* [Goal of the exercise]: Put the lines of the records below into a numbered list, from the start of the records through the line containing "Filament boja po želji", inclusive. Omit blank lines and leave out the pictures.
· · ·
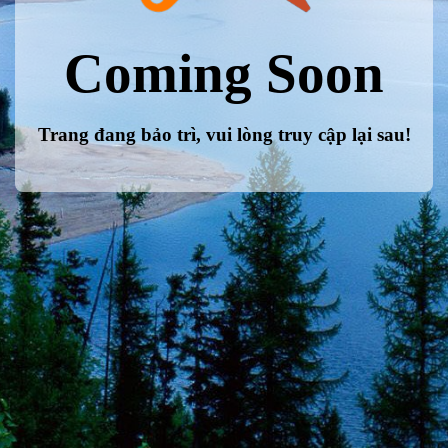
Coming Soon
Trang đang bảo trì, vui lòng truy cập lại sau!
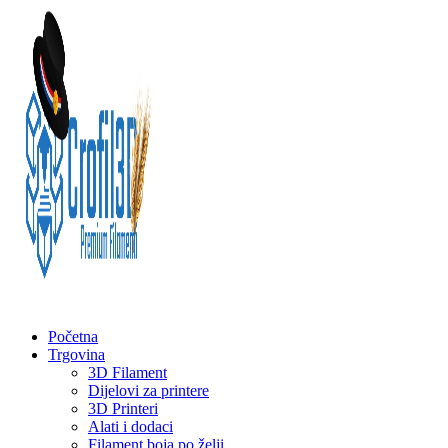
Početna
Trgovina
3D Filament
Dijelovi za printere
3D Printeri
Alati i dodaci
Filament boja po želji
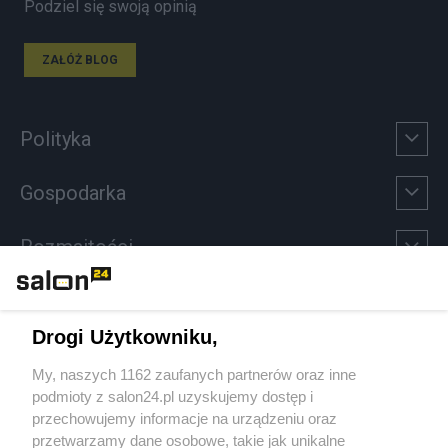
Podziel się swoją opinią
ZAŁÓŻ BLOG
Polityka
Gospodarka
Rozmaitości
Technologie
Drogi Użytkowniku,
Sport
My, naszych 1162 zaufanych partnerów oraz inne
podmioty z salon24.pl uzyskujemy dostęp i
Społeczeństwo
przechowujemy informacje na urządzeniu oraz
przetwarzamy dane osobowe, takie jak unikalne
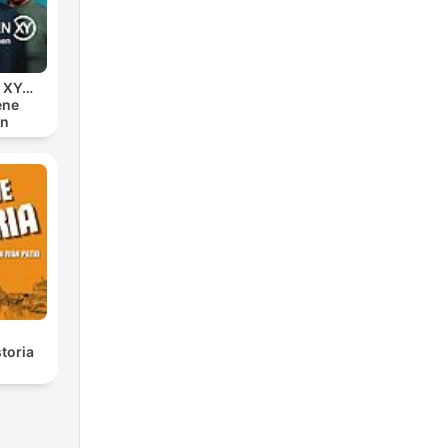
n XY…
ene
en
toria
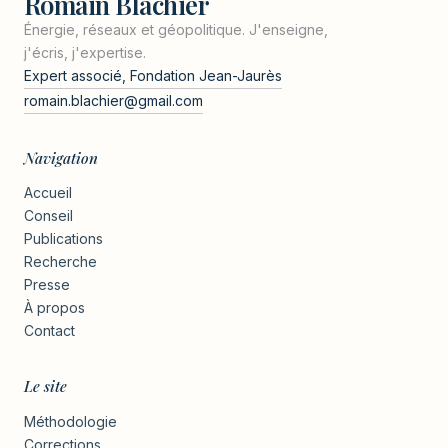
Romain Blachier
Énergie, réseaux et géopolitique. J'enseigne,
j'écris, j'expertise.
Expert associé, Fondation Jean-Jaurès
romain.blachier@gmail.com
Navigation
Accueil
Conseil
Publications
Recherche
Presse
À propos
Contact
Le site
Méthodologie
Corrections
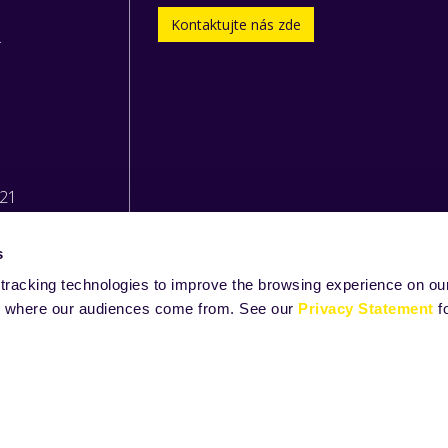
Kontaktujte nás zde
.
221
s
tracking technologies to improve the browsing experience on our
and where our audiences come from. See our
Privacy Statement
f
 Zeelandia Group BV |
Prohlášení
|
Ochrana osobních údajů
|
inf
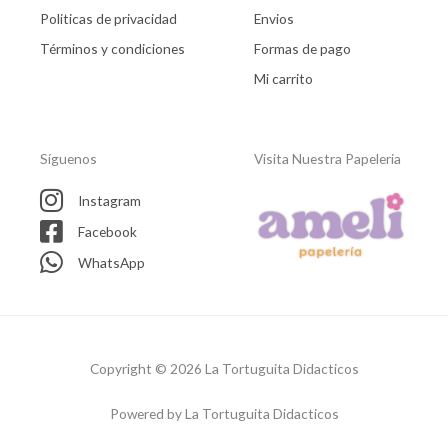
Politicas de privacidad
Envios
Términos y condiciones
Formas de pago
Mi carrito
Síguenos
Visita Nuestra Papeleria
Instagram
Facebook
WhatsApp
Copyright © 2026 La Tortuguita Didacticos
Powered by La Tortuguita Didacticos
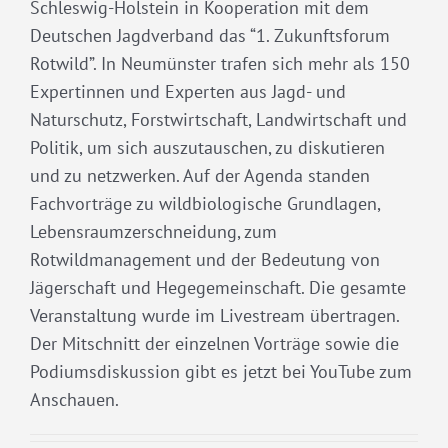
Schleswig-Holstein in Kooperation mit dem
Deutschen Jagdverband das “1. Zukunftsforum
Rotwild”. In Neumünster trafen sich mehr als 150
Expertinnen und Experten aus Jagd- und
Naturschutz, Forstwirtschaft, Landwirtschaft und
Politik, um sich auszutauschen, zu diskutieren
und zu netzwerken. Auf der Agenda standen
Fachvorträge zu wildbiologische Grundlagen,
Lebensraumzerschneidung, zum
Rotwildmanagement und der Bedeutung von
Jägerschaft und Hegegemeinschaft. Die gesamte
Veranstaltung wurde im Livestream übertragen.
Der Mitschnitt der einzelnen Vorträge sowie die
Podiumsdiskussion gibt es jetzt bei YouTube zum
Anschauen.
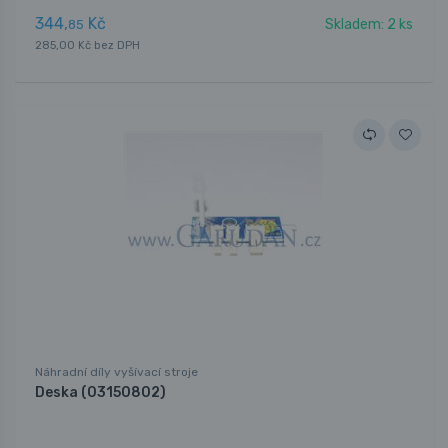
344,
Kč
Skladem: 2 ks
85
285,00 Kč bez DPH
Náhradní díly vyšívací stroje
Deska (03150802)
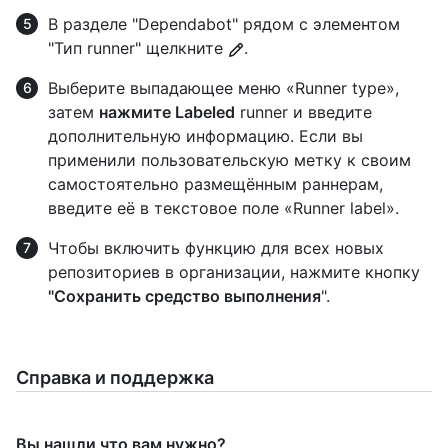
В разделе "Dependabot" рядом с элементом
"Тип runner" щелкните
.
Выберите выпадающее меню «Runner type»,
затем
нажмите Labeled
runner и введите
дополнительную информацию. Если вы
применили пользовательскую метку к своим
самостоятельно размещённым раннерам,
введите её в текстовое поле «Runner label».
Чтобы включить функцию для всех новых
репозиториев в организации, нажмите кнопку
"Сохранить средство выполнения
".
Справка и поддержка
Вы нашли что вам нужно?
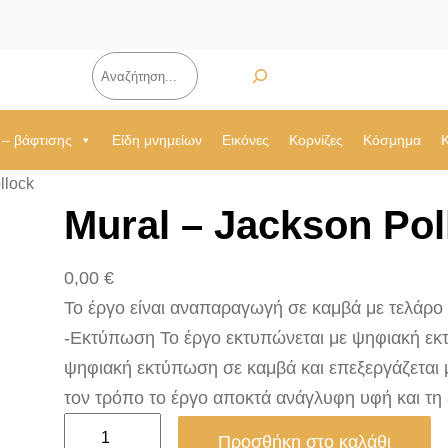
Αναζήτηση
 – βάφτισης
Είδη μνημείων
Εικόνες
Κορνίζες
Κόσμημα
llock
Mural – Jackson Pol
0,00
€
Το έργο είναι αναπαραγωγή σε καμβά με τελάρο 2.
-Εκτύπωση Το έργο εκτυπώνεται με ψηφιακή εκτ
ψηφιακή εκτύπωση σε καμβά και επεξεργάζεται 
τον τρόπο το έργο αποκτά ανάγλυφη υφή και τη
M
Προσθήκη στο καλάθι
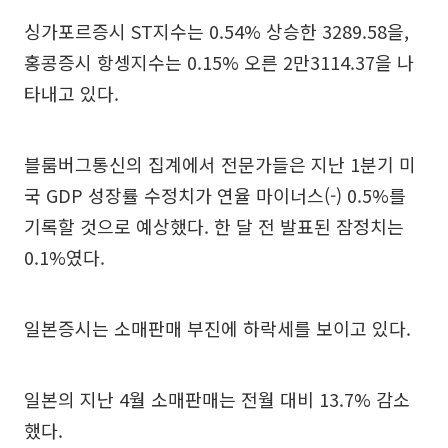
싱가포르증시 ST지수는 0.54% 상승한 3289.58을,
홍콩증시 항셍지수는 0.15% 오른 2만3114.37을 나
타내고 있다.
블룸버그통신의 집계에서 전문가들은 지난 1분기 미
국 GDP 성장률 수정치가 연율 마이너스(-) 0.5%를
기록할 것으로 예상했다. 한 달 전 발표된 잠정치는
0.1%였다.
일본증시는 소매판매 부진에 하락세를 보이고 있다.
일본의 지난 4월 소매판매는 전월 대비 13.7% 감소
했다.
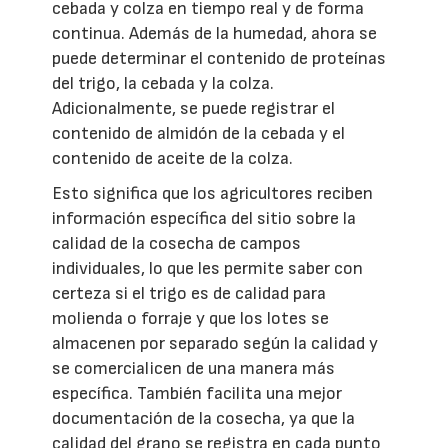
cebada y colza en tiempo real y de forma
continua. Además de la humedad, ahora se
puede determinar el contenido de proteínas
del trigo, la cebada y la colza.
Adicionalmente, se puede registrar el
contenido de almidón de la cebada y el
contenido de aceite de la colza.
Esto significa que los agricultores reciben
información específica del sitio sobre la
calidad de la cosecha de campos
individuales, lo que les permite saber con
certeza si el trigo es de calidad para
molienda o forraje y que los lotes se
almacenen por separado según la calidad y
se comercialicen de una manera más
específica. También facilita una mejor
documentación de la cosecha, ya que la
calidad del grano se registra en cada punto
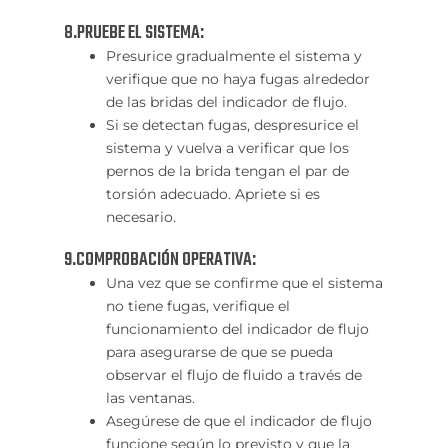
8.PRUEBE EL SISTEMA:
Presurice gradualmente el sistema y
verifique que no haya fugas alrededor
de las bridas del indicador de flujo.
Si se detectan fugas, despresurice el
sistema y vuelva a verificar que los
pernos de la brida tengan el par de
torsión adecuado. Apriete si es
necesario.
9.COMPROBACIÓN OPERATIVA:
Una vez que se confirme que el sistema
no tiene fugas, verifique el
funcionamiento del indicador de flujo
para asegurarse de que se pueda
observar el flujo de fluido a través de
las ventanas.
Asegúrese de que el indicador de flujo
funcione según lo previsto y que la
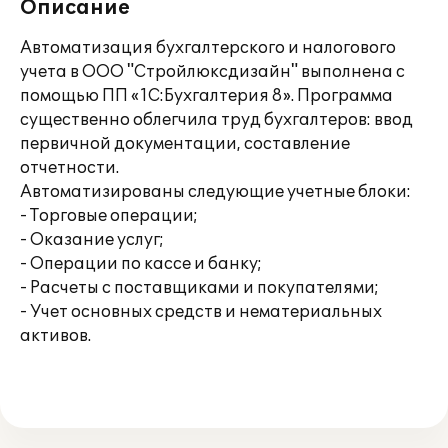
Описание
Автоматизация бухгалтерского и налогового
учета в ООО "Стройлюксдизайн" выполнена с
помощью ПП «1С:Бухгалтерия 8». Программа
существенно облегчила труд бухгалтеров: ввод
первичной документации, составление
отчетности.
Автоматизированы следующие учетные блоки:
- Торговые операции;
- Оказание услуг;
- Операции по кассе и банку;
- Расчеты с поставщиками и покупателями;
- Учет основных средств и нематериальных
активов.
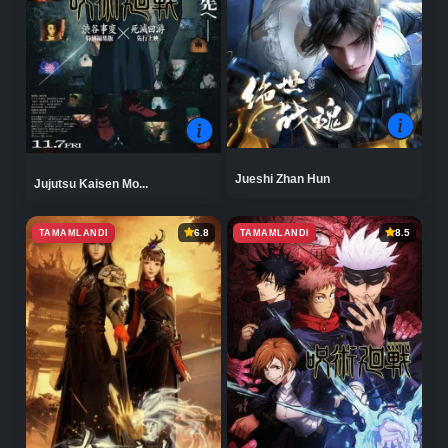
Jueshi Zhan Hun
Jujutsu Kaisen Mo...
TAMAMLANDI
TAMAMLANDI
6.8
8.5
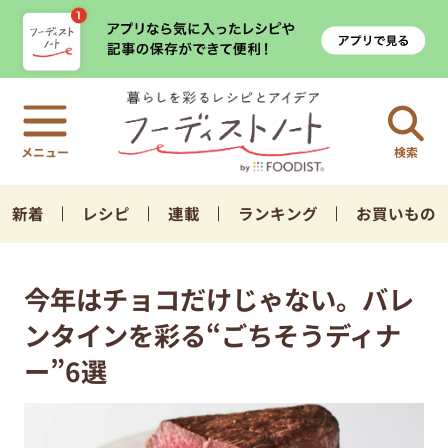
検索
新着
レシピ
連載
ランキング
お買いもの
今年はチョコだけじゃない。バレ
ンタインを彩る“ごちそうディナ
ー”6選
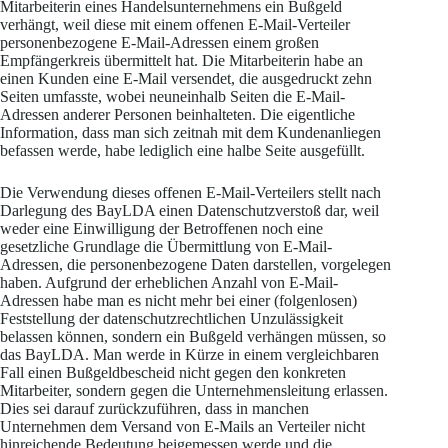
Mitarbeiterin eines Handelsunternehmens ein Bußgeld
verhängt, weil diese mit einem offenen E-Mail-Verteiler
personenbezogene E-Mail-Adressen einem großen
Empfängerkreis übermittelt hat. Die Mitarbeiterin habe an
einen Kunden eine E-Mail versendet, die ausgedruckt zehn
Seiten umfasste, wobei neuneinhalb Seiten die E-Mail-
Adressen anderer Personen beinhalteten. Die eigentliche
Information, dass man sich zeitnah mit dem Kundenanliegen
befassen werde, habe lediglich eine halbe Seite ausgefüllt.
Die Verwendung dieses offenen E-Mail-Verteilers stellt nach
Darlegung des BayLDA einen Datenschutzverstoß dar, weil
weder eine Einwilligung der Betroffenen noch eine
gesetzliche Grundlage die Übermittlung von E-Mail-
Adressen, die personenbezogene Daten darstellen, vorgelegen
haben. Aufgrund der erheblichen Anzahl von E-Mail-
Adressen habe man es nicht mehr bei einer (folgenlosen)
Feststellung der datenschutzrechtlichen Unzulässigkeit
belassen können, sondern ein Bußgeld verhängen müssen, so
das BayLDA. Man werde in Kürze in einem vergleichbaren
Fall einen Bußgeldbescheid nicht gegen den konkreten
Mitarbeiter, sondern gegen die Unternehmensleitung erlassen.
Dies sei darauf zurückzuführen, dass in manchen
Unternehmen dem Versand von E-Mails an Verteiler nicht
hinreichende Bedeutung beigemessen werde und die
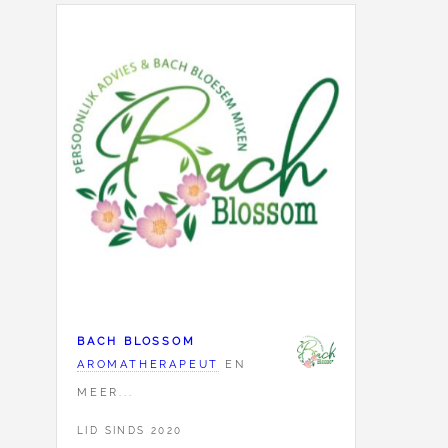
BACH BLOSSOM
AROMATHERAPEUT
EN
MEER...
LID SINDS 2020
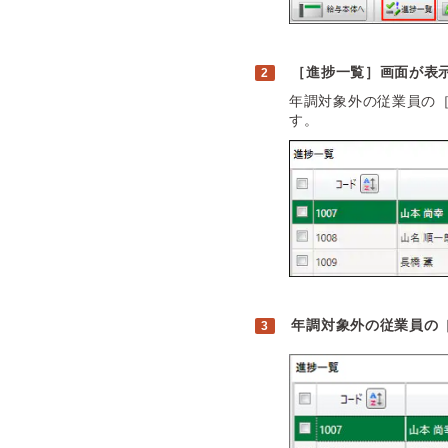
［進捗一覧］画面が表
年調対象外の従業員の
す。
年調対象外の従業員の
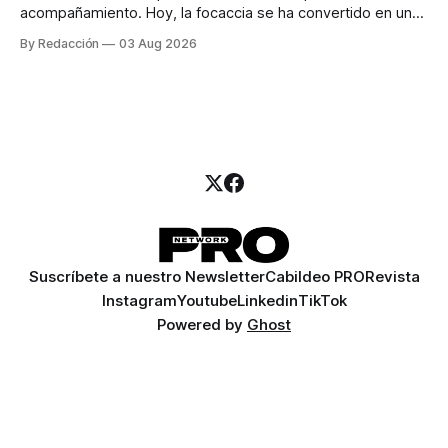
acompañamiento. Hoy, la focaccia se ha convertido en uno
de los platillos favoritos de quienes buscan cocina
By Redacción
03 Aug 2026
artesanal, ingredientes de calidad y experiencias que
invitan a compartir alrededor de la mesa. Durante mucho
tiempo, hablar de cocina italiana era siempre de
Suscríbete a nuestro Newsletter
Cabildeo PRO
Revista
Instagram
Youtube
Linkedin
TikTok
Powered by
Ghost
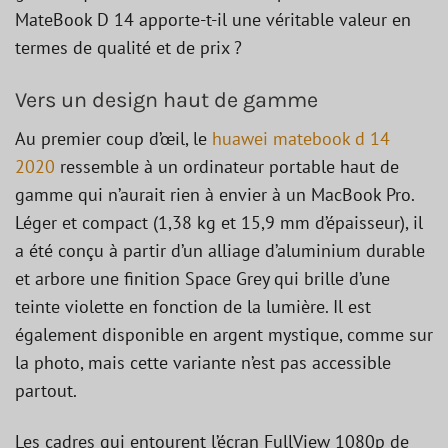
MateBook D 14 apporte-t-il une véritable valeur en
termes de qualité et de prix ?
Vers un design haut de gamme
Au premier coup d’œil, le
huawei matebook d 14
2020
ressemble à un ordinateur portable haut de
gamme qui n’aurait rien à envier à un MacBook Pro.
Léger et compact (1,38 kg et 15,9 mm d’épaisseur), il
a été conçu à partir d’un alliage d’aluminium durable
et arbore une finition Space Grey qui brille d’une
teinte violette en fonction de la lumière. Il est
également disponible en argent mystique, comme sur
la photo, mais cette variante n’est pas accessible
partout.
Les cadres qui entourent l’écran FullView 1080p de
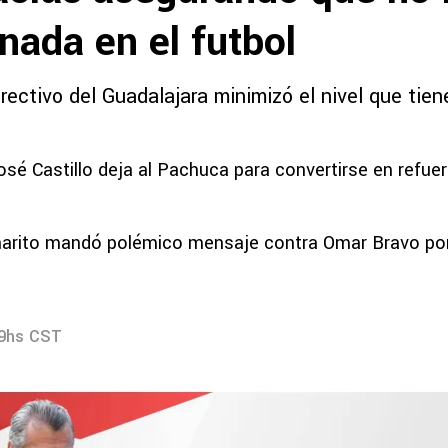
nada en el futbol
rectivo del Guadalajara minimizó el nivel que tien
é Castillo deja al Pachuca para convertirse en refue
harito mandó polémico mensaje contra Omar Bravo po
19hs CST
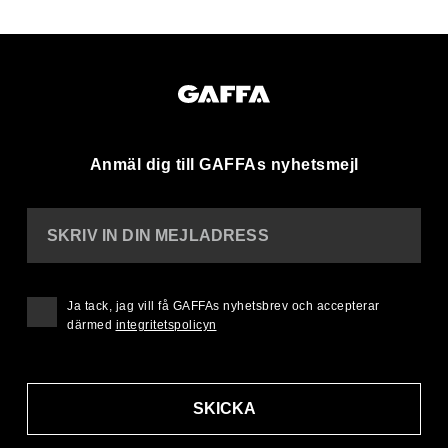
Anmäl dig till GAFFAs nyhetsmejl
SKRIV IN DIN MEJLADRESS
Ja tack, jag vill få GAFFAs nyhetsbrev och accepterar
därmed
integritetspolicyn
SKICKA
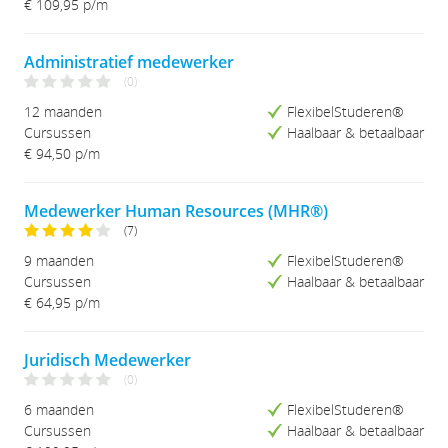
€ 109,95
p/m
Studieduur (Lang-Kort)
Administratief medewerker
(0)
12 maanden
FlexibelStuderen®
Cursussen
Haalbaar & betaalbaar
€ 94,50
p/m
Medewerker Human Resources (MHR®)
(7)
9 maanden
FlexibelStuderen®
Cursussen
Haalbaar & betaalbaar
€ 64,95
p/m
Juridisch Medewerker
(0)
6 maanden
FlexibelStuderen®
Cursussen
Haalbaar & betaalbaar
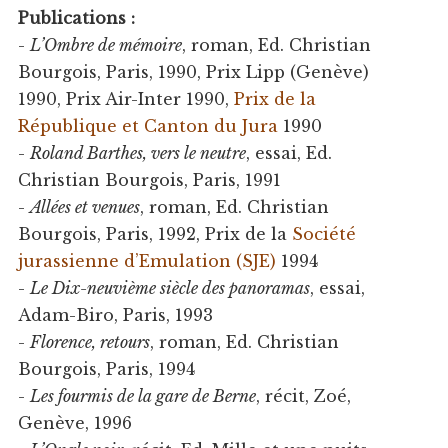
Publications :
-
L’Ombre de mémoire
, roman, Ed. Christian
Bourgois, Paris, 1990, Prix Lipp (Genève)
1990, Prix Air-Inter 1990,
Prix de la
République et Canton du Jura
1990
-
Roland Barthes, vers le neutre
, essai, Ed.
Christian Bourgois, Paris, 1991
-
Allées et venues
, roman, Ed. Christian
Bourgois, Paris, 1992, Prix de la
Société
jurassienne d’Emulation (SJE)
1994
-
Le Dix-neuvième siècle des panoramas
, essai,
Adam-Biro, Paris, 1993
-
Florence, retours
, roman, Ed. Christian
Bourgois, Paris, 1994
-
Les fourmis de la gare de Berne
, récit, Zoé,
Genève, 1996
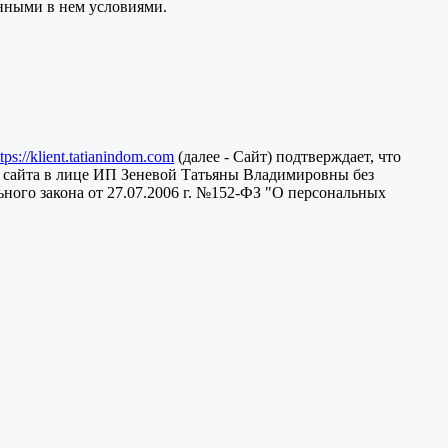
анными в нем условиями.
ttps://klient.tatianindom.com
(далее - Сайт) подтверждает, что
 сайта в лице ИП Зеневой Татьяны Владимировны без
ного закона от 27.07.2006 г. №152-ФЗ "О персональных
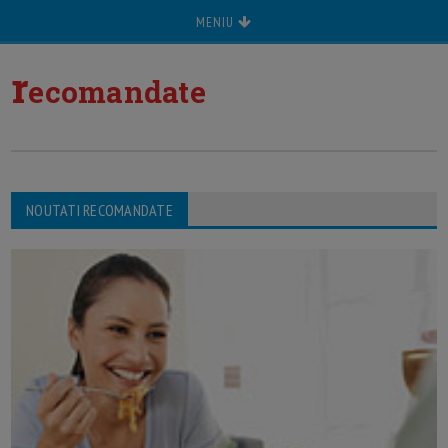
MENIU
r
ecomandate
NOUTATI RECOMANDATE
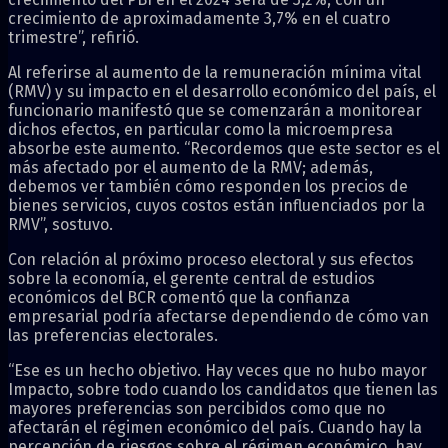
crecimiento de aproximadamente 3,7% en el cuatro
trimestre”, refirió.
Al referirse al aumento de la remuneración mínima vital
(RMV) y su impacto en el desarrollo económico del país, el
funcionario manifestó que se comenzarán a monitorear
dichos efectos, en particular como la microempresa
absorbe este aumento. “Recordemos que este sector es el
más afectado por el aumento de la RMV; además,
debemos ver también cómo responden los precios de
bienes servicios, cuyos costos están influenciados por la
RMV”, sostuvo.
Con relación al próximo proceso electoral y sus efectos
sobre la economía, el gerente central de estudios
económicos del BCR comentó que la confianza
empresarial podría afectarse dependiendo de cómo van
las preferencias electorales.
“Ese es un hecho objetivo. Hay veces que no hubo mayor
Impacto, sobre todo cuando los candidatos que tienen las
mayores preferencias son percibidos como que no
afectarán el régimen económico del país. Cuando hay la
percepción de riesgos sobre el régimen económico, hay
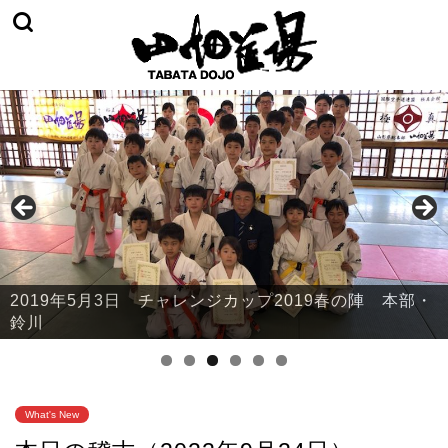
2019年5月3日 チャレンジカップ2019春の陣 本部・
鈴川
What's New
· · ·
* [Task output]:
1. Coming Soon
2. Trang đang bảo trì, vui lòng truy cập lại sau!
3. Početna
4. Trgovina
5. 3D Filament
6. Dijelovi za printere
7. 3D Printeri
8. Alati i dodaci
9. Filament boja po želji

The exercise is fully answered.